For a few moments of safety for other visitors, I beeped them with my horn and they took off into the woods.  I do believe this is the last time my stock horn setup would ever work on this bike again, as the road gods claimed it less than a week later in a serious accident that was to occur.

Look at the water above.  Impossible to describe.  Water around home in the rivers and lakes is bluish-brown…all contaminated from man and his way of life.  Up there, water is aquamarine in color…it comes from the mountain glacier melt and from the rain…so clean, so pure.  The color of the water fascinated me during my entire time in Canada.  Hell, just seeing clean natural water once in your life is reason enough to do this trip.

Lots of signs of past forest fires in Canada and Alaska:

I promise the other two amigos they’d get their funny looking mugs in some of the ride report imagery.  Here’s Rob at one of the Continental Divide markers we encountered throughout the zig-zagging trip just before we turned onto Canada Highway 1:

This stopping area also marks that you are now entering Alberta about a quarter mile away.  It was unsafe to stop for a picture, so I got that picture a day or two later as we reentered British Columbia again. Photo to come later.

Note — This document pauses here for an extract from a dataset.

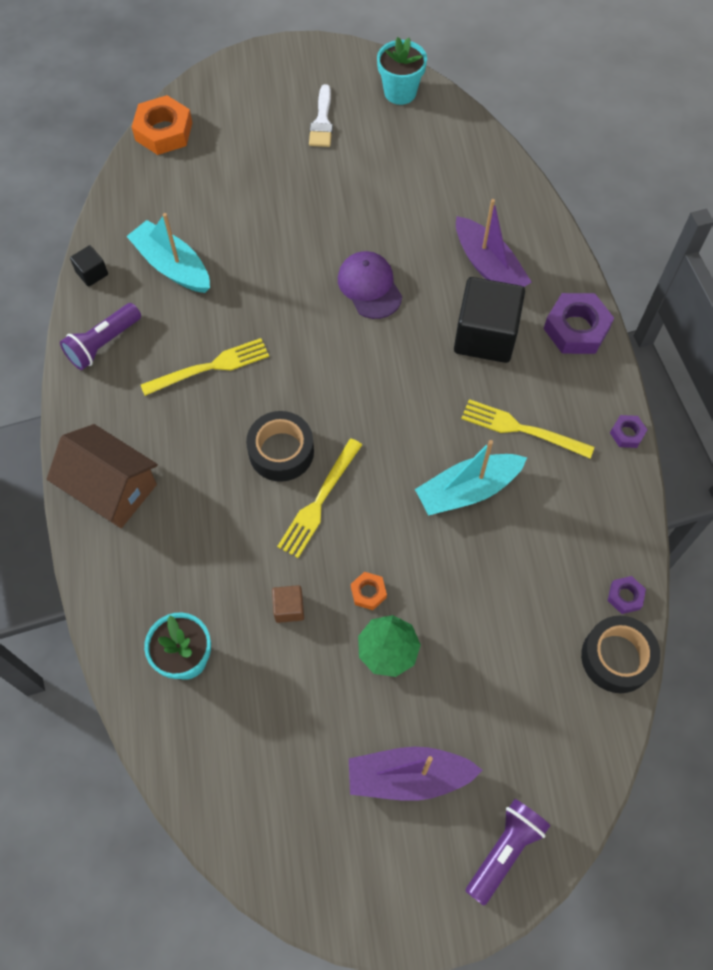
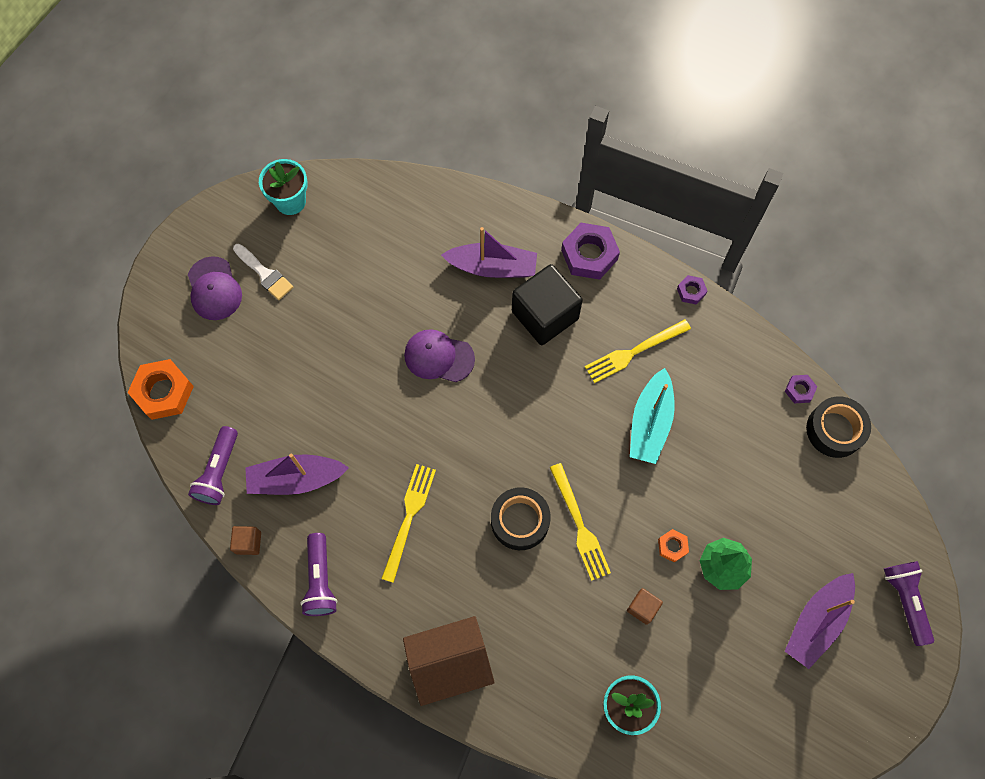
camera: 50 degrees left, 5 degrees up
(92, 273) = (248, 542): black cube -> brown cube
(132, 212) = (219, 471): none -> purple flashlight
(172, 266) = (296, 479): turquoise boat -> purple boat
(277, 100) = (214, 289): none -> purple cap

Eventually we made it to the Lake Louise area.  I had no interest in stopping there because of what I heard about crowds (not a big fan), hard to find parking (ditto), and that it was just a lake at the top of a mountain.  Both Jeffrey and Rob wanted to stop, so I led the way up to the top and gladly watched the bikes while they went exploring on foot.  Rob convinced me it was worth seeing when he returned, so I did the ten minute walk from our parking spot to get photos as well:

The lake was as clean as the rivers I saw just minutes earlier in Kootenay National Park.  The other thing I had already noticed was that this seemed to be a prime tourist attraction for the international crowd from the other side of the world.  There were literally thousands of people crowded into this small area and English was actually a language that wasn’t heard very often as I both walked through the parking lot and as I gazed across the turquoise waters.  I did my thirty second look and ambled back to the parking lot.  I’d recommend the stop for others, but understand the crowds may turn you off quickly like it did me.  If you already paid to get into Kootenay, that admission will cover the entrance admission into Lake Louise as well as onto the Icefields Parkway as well so hold onto your receipt.

Next road…Icefields Parkway.  Make sure to gas up in the Lake Louise area before entering the Parkway…there is only one gas station on the entire Parkway, it’s located closer to the south end.  There’s a distance of around 144 miles from Lake Louise to Jasper; the gas is actually at the Saskatchewan River Crossing if you are looking at Google Maps.

This got long, so let’s just do a DAY 4, PART 2 posting in a little bit.  I promise more wildlife pictures like black bear, grizzly, caribou, mountain goats, elephants…

Mileage:  425 miles give or take…
Areas traversed:  Cranbrook, Lake Louise, Jasper, Hinton
Gas:  $58.01
Food:  $25.02
Lodging: $97.01
Gift:  $4 (yep, big spender here…nothing is too good for my wife!)